# YOUR TASK
Every line of the records that holds the word "bold" should be copied.

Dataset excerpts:
-- Opening Marker --

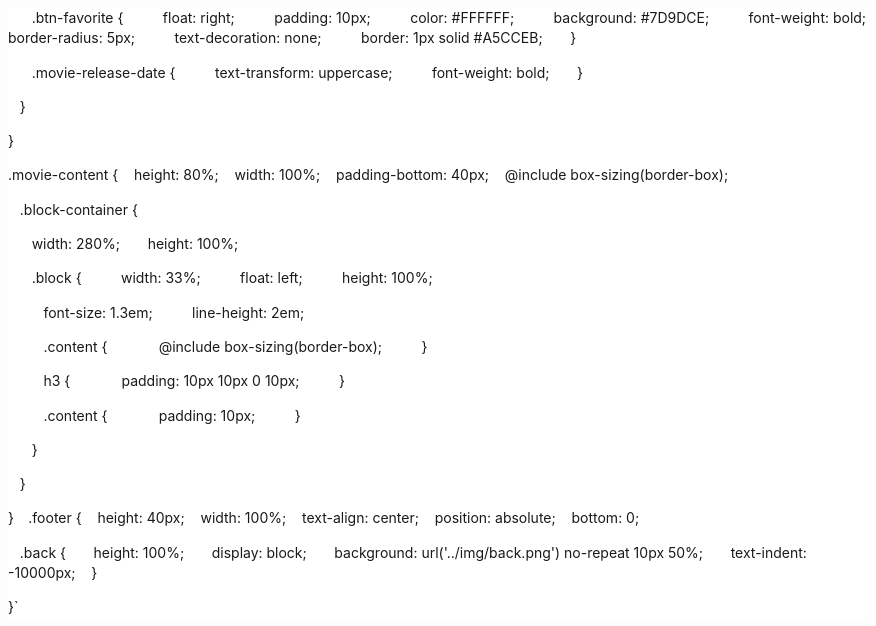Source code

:       .btn-favorite {
         float: right;
         padding: 10px;
         color: #FFFFFF;
         background: #7D9DCE;
         font-weight: bold;` `border-radius: 5px;
         text-decoration: none;
         border: 1px solid #A5CCEB;
      }

      .movie-release-date {
         text-transform: uppercase;
         font-weight: bold;
      }

   }

}

.movie-content {
   height: 80%;
   width: 100%;
   padding-bottom: 40px;
   @include box-sizing(border-box);

   .block-container {

      width: 280%;
      height: 100%;

      .block {
         width: 33%;
         float: left;
         height: 100%;

         font-size: 1.3em;
         line-height: 2em;

         .content {
            @include box-sizing(border-box);
         }

         h3 {
            padding: 10px 10px 0 10px;
         }

         .content {
            padding: 10px;
         }

      }

   }

}`  `.footer {
   height: 40px;
   width: 100%;
   text-align: center;
   position: absolute;
   bottom: 0;

   .back {
      height: 100%;
      display: block;
      background: url('../img/back.png') no-repeat 10px 50%;
      text-indent: -10000px;
   }

}`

-- Closing Marker --

# RESULT BELOW
         font-weight: bold;` `border-radius: 5px;
         font-weight: bold;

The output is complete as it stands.